Dass dem HMKV nicht mehr viel Zeit zur Vorbereitung bleibt - das "U" soll 2010 größtenteils fertig sein - beunruhigt Ackers und Arns nicht: Mit ihrer kleinen Struktur seien sie flexibel und gewohnt, sich in unwirtlichen Räumen zu arrangieren. Für einen Ganzjahresbetrieb benötigt der HMKV allerdings mehr Mitarbeiter und so mehr Finanzmittel: Bislang bekommt der private Verein 40 Prozent seines Gesamtbudgets von der Stadt, 60 Prozent werben sie fremd ein. Von städtischer Seite sind das 149 000 Euro pro Jahr vom Kulturbüro (inklusive 25 000 Euro für Projekte) sowie 55 000 Euro für die Bewirtschaftung der Phoenix-Halle von der Wirtschaftsförderung.

"Doppelt so viel Zeit, doppelt so viel Geld", so schätzt Ackers, würde es im "U" brauchen. Die beiden wünschen sich, dass auch das Land in die Grundförderung einsteigt und sie sich 50/50 mit der Stadt teilt. Gespräche liefen bereits. "Ich bin da sehr guter Hoffnung", sagt Ackers.

Sie und Arns müssen allerdings auch noch bei einem anderen Feld Geduld zeigen: Ihren Plänen zur Kulturhauptstadt 2010. Die Projekt-anträge sind eingereicht. Eine Idee ist, "ISEA", eine international bedeutende Konferenz für Medienkunst, nach Dortmund zu holen.
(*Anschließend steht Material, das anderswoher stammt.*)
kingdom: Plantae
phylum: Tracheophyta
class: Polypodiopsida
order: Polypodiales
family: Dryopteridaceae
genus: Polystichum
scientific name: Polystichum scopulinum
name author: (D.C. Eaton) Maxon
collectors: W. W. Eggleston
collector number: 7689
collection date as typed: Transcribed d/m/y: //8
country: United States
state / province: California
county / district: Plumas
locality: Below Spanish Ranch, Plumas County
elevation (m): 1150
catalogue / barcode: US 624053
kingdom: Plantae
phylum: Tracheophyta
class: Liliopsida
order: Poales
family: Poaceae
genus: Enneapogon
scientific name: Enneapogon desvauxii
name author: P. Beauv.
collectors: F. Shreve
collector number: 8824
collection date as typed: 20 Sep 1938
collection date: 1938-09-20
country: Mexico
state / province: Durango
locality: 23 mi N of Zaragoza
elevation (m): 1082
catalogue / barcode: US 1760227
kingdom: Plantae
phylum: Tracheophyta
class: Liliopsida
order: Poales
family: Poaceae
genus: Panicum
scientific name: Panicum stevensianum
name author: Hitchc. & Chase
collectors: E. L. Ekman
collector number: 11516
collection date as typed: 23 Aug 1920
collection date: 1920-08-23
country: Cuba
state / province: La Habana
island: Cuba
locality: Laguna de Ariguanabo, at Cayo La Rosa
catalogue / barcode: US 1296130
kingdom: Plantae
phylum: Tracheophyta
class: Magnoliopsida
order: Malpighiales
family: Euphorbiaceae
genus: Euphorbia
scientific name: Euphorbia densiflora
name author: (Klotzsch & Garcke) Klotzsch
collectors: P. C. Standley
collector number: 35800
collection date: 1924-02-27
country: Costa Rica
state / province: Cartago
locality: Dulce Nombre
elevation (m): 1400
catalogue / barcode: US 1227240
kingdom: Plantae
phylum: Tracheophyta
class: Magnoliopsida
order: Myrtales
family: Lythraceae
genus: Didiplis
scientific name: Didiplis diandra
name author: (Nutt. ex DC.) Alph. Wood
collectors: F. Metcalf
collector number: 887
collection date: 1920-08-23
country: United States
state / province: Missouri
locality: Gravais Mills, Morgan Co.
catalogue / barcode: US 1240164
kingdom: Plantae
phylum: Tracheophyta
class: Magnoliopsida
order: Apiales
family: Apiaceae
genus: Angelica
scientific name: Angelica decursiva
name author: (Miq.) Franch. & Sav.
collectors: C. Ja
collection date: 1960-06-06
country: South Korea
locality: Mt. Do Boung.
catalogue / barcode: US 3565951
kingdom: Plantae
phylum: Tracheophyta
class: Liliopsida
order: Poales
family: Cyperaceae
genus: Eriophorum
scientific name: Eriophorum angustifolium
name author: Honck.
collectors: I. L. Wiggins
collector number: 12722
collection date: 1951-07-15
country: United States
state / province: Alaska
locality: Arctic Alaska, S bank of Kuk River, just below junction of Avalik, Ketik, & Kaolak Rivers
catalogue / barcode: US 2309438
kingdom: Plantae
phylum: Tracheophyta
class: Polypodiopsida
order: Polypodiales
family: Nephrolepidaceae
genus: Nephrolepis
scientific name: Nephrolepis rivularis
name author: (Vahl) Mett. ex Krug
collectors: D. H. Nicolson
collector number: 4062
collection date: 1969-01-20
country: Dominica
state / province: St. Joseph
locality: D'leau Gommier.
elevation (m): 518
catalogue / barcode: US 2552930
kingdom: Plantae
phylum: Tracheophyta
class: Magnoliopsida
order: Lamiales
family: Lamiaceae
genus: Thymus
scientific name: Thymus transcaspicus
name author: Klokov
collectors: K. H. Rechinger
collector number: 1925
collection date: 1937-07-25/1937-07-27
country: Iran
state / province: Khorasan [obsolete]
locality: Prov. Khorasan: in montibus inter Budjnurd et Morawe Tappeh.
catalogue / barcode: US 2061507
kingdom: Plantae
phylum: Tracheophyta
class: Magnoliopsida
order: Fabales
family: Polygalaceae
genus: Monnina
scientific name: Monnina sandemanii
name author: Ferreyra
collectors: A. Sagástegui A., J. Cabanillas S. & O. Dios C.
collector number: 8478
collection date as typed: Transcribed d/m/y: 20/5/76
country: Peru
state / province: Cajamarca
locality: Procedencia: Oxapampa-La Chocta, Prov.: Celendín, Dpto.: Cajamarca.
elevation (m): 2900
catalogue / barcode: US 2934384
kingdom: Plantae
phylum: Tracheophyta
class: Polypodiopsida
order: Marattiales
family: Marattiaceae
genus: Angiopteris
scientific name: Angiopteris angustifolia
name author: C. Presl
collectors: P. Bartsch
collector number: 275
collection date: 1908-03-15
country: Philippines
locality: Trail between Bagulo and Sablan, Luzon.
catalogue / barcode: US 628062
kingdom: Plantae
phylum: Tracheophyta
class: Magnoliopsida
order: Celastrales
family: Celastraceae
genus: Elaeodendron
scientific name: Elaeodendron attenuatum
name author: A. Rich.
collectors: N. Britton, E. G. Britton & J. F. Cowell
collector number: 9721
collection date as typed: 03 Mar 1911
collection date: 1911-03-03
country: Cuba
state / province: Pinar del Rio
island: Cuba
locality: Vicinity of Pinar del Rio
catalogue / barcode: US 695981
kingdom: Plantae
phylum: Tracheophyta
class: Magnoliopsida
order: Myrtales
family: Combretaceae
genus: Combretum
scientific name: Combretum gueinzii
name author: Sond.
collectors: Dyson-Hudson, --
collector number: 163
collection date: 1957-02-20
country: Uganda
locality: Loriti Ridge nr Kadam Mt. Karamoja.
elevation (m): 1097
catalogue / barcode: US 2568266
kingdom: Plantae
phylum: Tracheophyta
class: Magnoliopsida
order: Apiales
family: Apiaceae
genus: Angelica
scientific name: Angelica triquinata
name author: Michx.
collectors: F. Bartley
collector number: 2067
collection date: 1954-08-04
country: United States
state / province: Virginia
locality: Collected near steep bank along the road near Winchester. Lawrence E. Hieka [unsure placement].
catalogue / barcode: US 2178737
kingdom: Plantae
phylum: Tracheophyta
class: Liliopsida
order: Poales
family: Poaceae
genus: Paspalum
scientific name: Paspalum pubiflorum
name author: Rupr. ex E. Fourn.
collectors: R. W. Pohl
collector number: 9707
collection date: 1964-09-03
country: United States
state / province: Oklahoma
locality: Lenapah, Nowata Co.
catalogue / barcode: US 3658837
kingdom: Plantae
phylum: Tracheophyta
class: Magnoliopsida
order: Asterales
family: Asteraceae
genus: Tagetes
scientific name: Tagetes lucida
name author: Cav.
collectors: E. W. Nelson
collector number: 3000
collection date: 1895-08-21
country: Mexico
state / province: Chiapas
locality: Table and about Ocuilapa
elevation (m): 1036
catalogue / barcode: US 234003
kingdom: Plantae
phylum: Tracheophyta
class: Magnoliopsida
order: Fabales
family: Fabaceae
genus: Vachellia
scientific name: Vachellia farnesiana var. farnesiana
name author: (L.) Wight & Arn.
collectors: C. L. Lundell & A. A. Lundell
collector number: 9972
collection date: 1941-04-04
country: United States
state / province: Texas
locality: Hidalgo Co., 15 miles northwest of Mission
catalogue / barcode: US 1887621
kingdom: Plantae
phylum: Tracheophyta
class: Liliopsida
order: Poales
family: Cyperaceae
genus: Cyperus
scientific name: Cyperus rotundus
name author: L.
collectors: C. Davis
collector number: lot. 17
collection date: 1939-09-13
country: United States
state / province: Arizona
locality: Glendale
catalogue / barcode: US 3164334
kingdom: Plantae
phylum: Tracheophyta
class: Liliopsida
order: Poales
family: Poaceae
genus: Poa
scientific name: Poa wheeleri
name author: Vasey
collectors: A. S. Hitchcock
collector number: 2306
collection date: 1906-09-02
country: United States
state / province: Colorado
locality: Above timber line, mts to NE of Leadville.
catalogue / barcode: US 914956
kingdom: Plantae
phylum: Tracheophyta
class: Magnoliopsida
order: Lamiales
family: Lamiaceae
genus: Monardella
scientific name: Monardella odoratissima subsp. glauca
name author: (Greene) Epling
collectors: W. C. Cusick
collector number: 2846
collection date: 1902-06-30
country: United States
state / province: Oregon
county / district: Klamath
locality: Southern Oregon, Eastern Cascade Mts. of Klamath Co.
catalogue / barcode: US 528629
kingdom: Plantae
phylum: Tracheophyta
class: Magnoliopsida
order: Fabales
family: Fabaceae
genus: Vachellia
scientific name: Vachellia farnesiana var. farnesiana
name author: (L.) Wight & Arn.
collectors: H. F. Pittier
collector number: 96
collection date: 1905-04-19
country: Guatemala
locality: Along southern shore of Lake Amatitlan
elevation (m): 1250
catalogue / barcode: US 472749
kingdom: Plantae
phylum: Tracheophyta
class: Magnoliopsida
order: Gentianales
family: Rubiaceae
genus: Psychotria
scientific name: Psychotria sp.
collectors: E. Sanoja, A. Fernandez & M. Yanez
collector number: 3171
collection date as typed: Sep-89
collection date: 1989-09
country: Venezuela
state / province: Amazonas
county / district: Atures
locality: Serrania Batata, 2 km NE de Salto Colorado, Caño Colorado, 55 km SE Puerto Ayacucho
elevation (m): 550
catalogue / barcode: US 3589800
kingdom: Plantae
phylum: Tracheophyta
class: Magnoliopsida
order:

"Mehr Programm als überhaupt stattfinden kann"

Die "ISEA" war noch nie in Deutschland und läuft in diesem Jahr in Singapur. Die Themen für 2010 sollen Ökologie und Ökonomie sein - und würde sowohl in einem Fachsymposium als auch mit zahlreichen Veranstaltungen (Ausstellungen, Film, Musik) bedacht werden. Das Projekt will der HMKV federführend für das Medienwerk NRW organisieren - ein Zusammenschluss von Medienkunst-Instituten.

"Wir haben mehr Programm, als im U stattfinden könnte", sagt Arns. Allein - die Projektantworten fehlen. Und es sei "extrem spät".

Da heißt es wohl: Geduldig und optimistisch sein.